En l’espèce, la Cour relève que « Les informations délivrées par ce dernier tant au maire de Bourgoin-Jallieu qu’à la presse, qui concernent d’éventuels dysfonctionnements au sein de l’établissement, ne peuvent être qualifiés d’alerte au sens de l’article 6 de la loi du 9 décembre 2016 précité, qui impose le signalement d’une violation grave et manifeste de la loi ou du règlement ou une menace ou un préjudice graves pour l’intérêt général. Au surplus, en l’espèce, aucun danger grave et imminent ou aucun risque de dommages irréversibles n’étant caractérisé, rien ne justifiait que les informations délivrées par M. B soient directement rendues publiques en vertu de l’article 8 de la même loi.
Par suite, c’est à tort que le tribunal a considéré que M. B était fondé à se prévaloir de la protection légale octroyée aux agents publics par les dispositions précitées et qu’il a déclaré nulle de plein droit la sanction édictée. »
Dans un second temps, sur la proportionnalité de la sanction prise par le Centre Hospitalier, la CAA de Lyon rappelle, en application de la méthode à suivre en matière de contentieux disciplinaire donnée par le célèbre arrêt Dahan du Conseil d’Etat (CE, 13 novembre 2013, n° 347704), que le juge administratif examine d’abord si les faits constituent des fautes de nature à justifier une sanction, puis si la sanction retenue est proportionnée à la gravité des fautes.
Pour ce faire, le juge tient compte non seulement de la faute, mais également du contexte général de l’affaire (comme par exemple l’absence ou l’existence d’antécédents, les appréciations sur la tenue de service…).
En l’espèce, le juge retient que :
« 10. En l’espèce, en révélant au public par l’intermédiaire du courrier adressé au maire de Bourgoin-Jallieu en août 2019 et dans un journal local en décembre 2019 des éléments relatifs au fonctionnement de l’EHPAD Delphine Neyret au sein duquel il était employé, M. B, qui ne conteste pas la teneur des propos formulés qui ont été de nature à perturber le bon fonctionnement du service et à entacher l’image de l’établissement, a manqué à l’obligation de discrétion professionnelle et au devoir de réserve, qui s’imposent à tous les agents publics.

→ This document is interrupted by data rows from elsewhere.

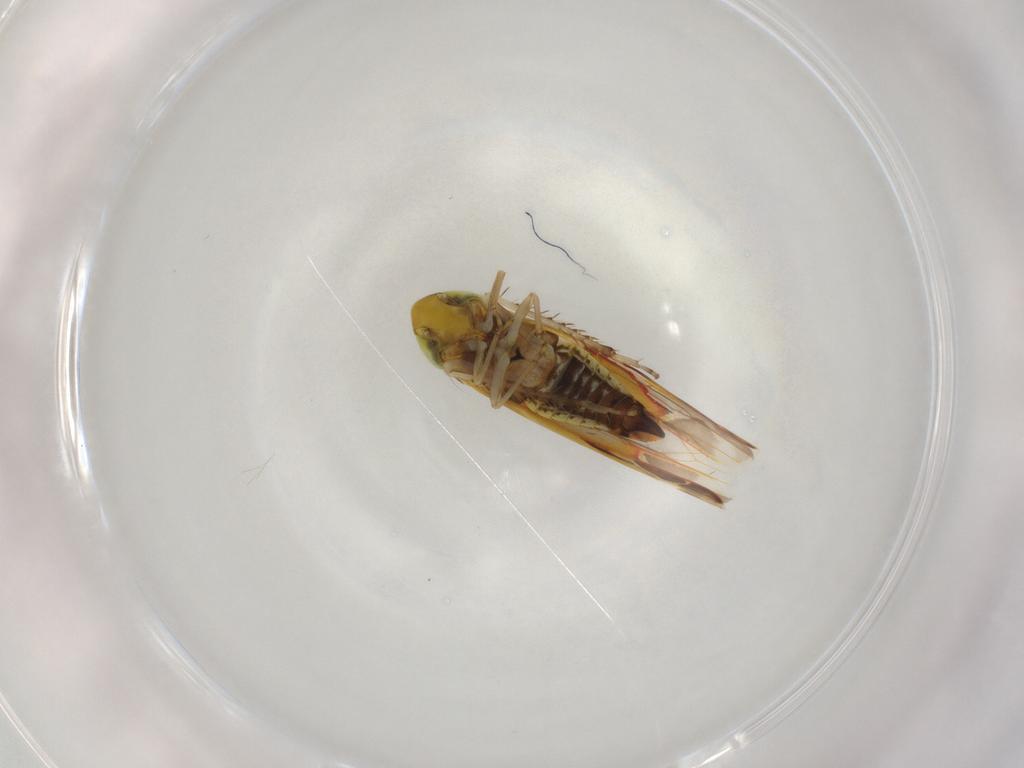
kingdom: Animalia
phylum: Arthropoda
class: Insecta
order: Hemiptera
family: Cicadellidae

Ces faits sont constitutifs de fautes de nature à justifier légalement le prononcé d’une sanction disciplinaire.
11. Au regard de la nature des faits reprochés et des fonctions de l’agent et alors même que l’intéressé n’avait pas fait l’objet d’une précédente sanction disciplinaire, l’autorité disciplinaire n’a pas entaché la sanction d’exclusion temporaire de fonctions de six semaines dont deux avec sursis infligée à M. B de disproportion et n’a ainsi pas commis d’erreur d’appréciation.
12. Enfin, en sanctionnant un manquement à l’obligation de discrétion professionnelle et au devoir de réserve de M. B, le centre hospitalier Pierre Oudot n’a pas porté atteinte à la liberté d’expression ou la liberté d’opinion de ce dernier, garanties notamment par l’article 10 de la convention européenne de sauvegarde des droits de l’homme et des libertés fondamentales. »
En conclusion, la CAA de Lyon annule le jugement de première instance, et fait droit aux demandes du Centre Hospitalier Pierre Oudot, représenté par le cabinet.